Undergraduate Student @ University of Science, VNU-HCM
My general interests are Deep Learning, Computer Vision and Multimodal Models and their applications in real-world problems Currently, my research focused on Vision-Language Models (VLMs) and Multimodal Large Language Models (MLLMs).
Research
Bridging the Training-Deployment Gap: Gated Encoding and Multi-Scale Refinement for Efficient Quantization-Aware Image Enhancement
Designing an efficient image enhancement model for RGB photos. The model is designed to improve the visual quality of images to match one taken from Canon 70D DSLR, while maintaining computational efficiency, making it suitable for real-time applications on mobile devices.
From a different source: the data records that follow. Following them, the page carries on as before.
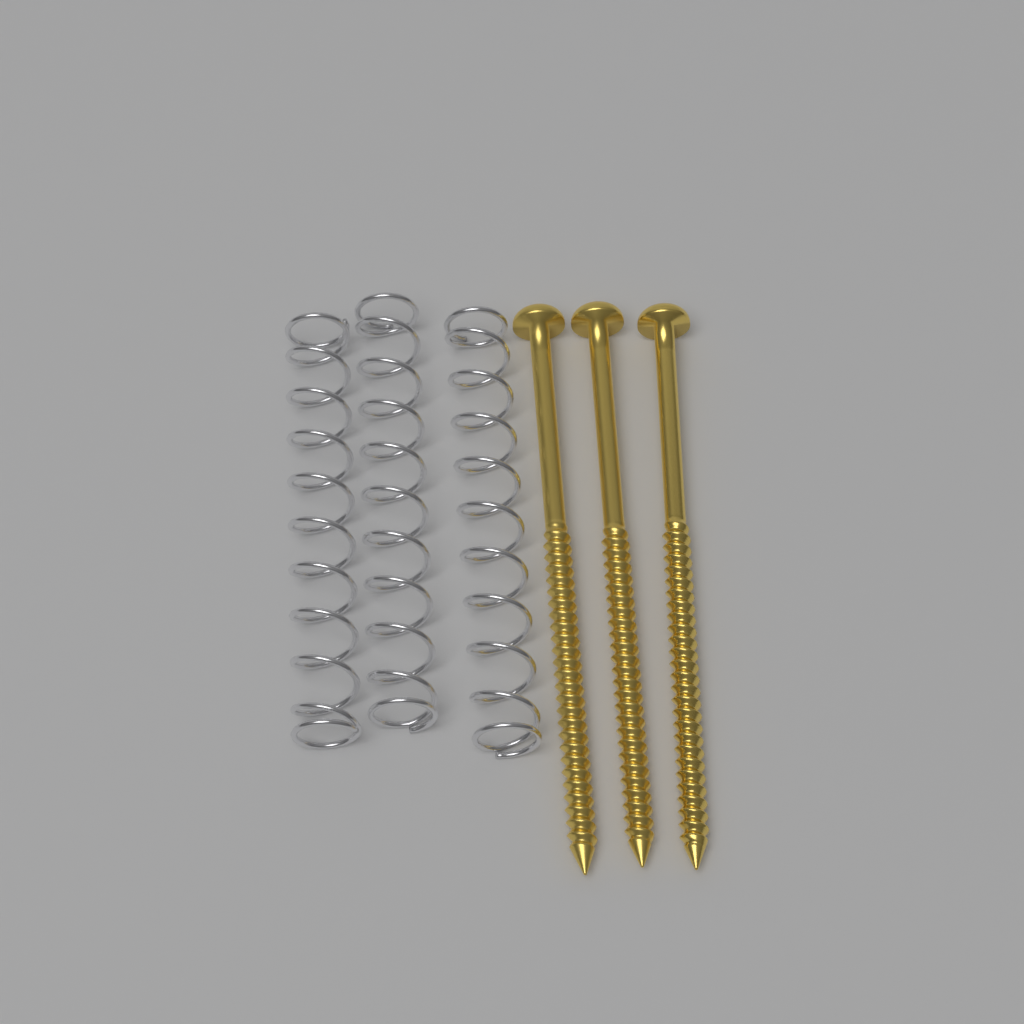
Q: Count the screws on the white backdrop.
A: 3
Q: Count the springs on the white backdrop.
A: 3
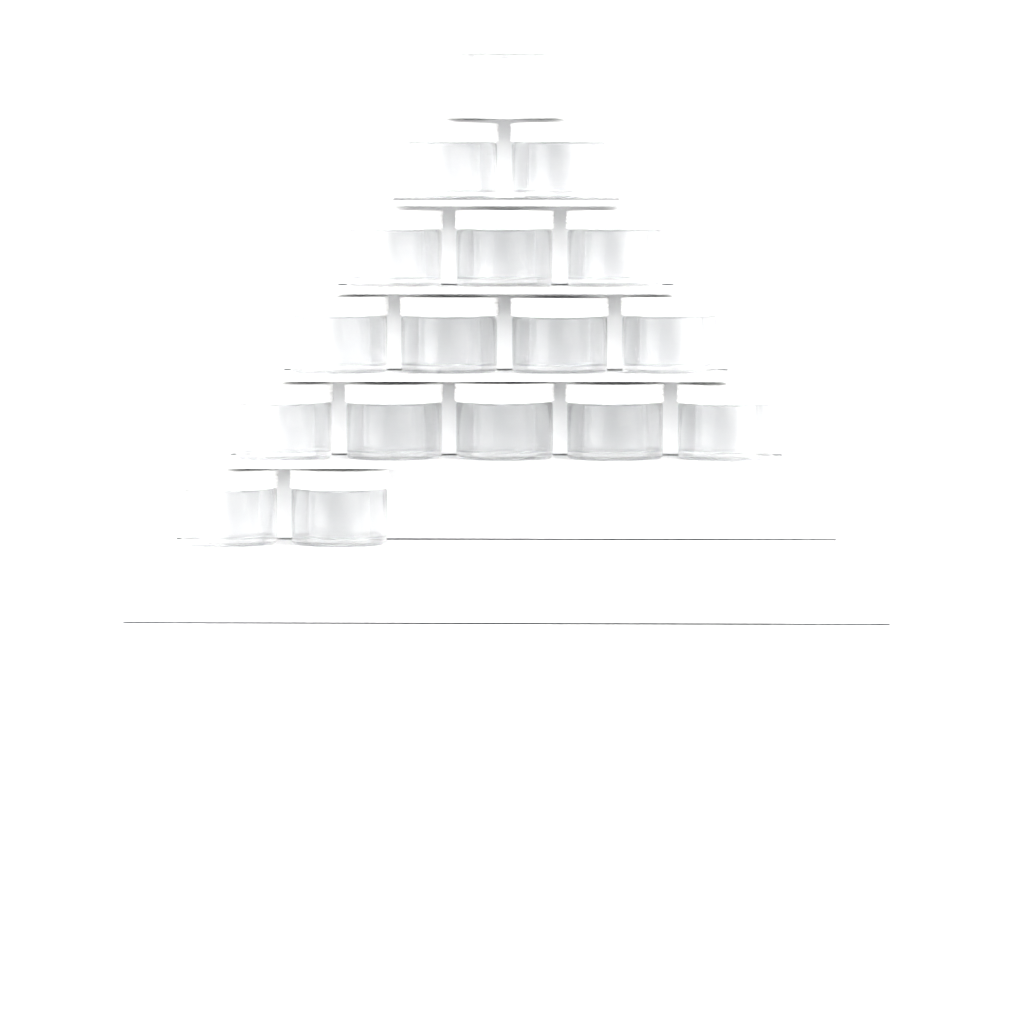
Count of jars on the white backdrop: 17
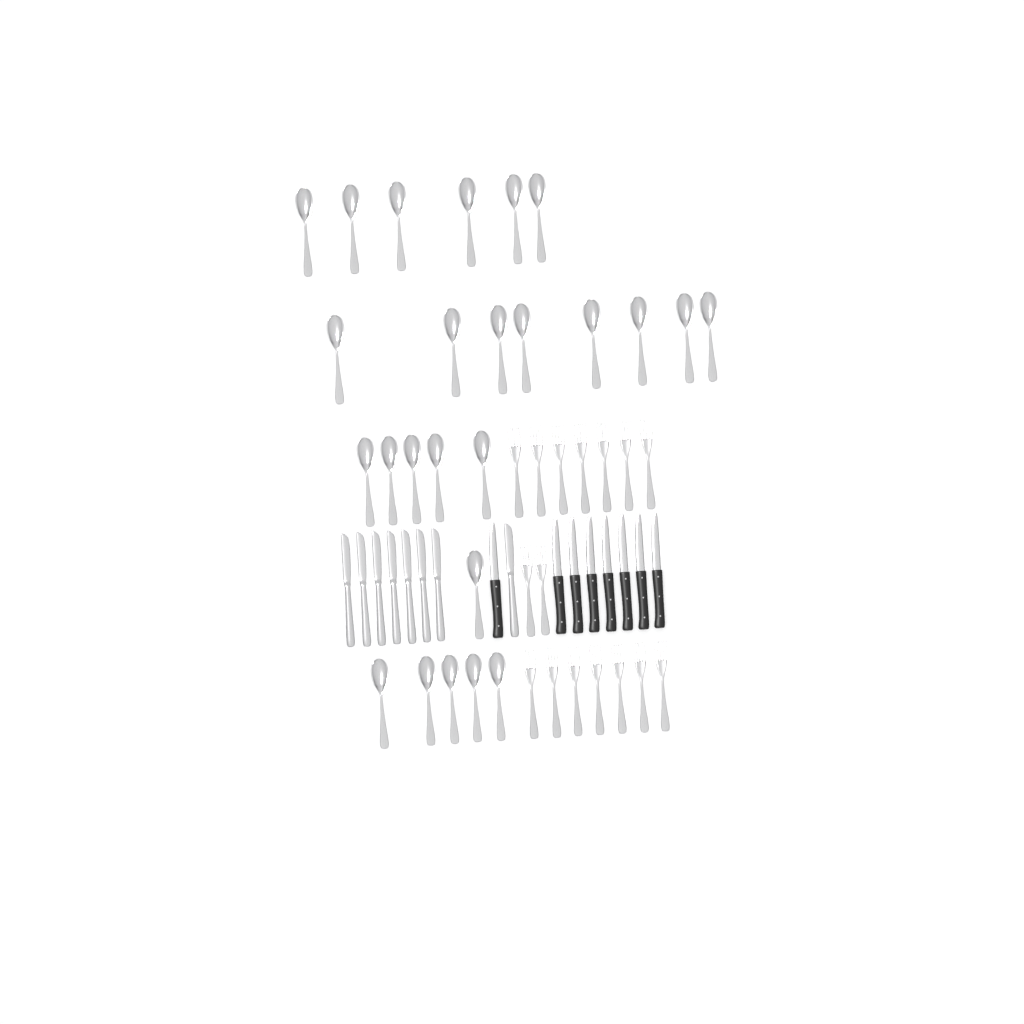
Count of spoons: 25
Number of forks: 16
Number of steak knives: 8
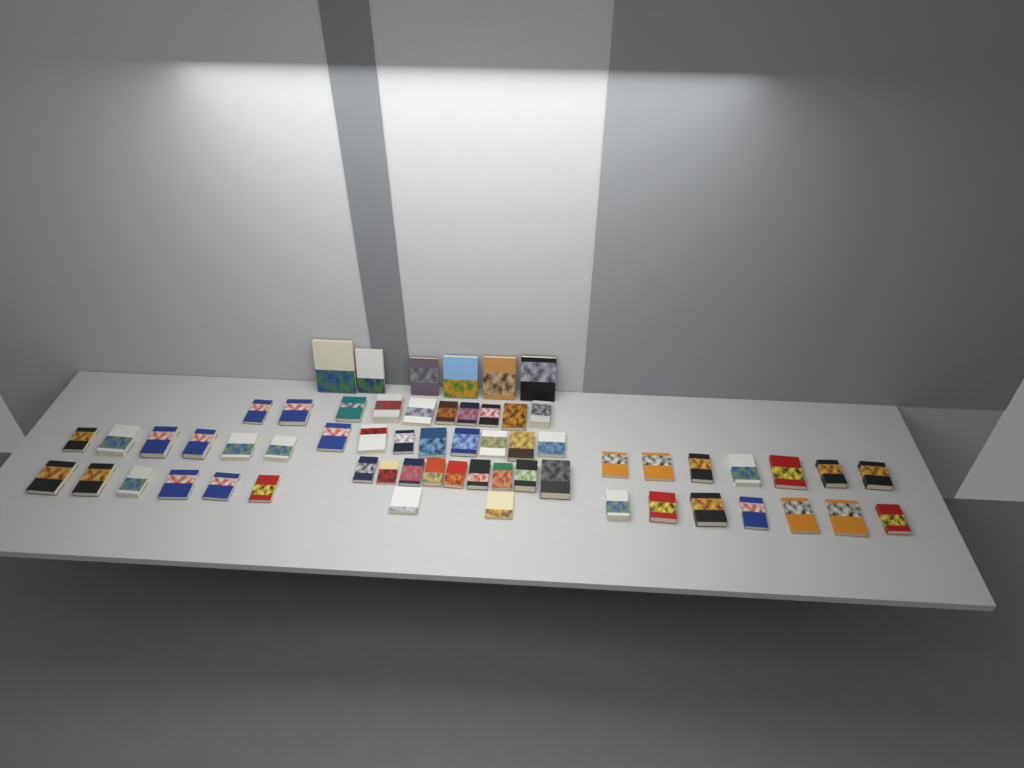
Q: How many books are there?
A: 61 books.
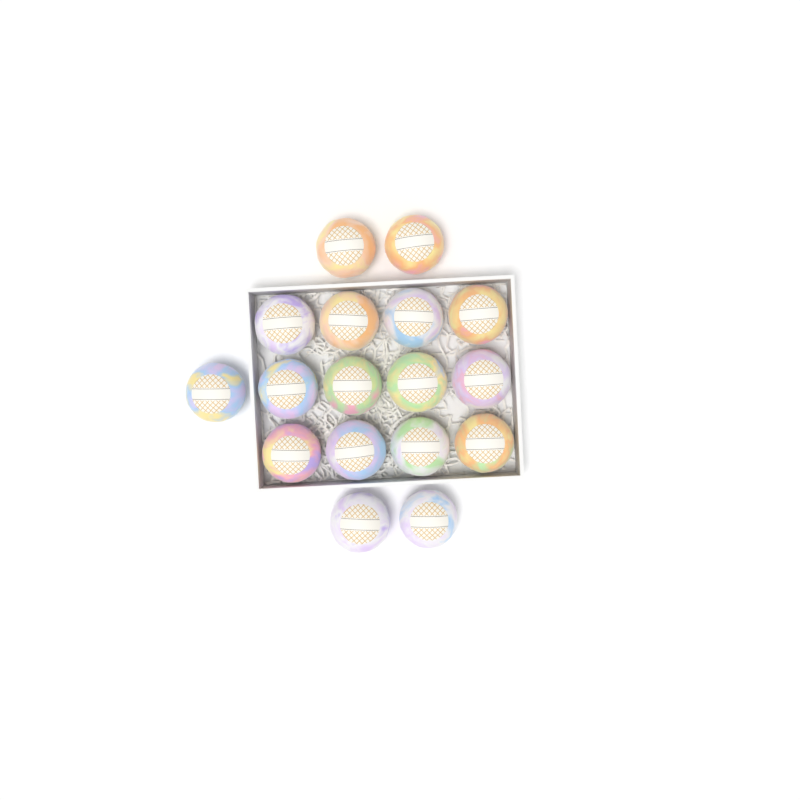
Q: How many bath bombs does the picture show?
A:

The 8-bit quantized model achieved 21.050 PSNR and 0.725 SSIM on the DPED dataset even with only 915K parameters.
Performing 3D image segmentation to detect surfaces in ancient scrolls. Experimenting with different techniques such as 2.5D approach using MONAI library, 3D segmentation using nnUNetv2 library, and post-processing methods to improve segmentation quality.
Enhancing traffic video understanding and captioning by developing rigorous pipeline that integrates spatio and temporal information to boost the performance of existing Vision-Language Models. Designing novel caption decomposition strategy to cover spatio and temporal aspects of traffic videos. Extensive experiments on AI City Challenge datasets demonstrate the effectiveness of our proposed method. This pipeline achieved 7th place in the ICCV 2025 AI City Challenge Track 2.
Implementing and comparing MaskRCNN and DeeplabV3 for semantic segmentation on the Cityscapes dataset. Training both models from scratch and evaluating their performance using metrics such as mIoU and pixel accuracy.
Implementing normal research papers in the field of deep learning, computer vision and natural language processing. This project serves as a personal repository to practice and understand various research papers by implementing them from scratch.